Start of Supplied material

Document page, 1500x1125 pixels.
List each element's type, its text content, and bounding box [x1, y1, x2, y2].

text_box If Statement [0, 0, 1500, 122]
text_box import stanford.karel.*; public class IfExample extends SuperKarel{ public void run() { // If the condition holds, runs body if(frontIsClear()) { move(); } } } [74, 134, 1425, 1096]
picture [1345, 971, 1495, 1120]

End of Supplied material

- _Work to be completed_:
Write out the data a second time, exactly the same.

- _Written response_:
Document page, 1500x1125 pixels.
List each element's type, its text content, and bounding box [x1, y1, x2, y2].

text_box If Statement [0, 0, 1500, 122]
text_box import stanford.karel.*; public class IfExample extends SuperKarel{ public void run() { // If the condition holds, runs body if(frontIsClear()) { move(); } } } [74, 134, 1425, 1096]
picture [1345, 971, 1495, 1120]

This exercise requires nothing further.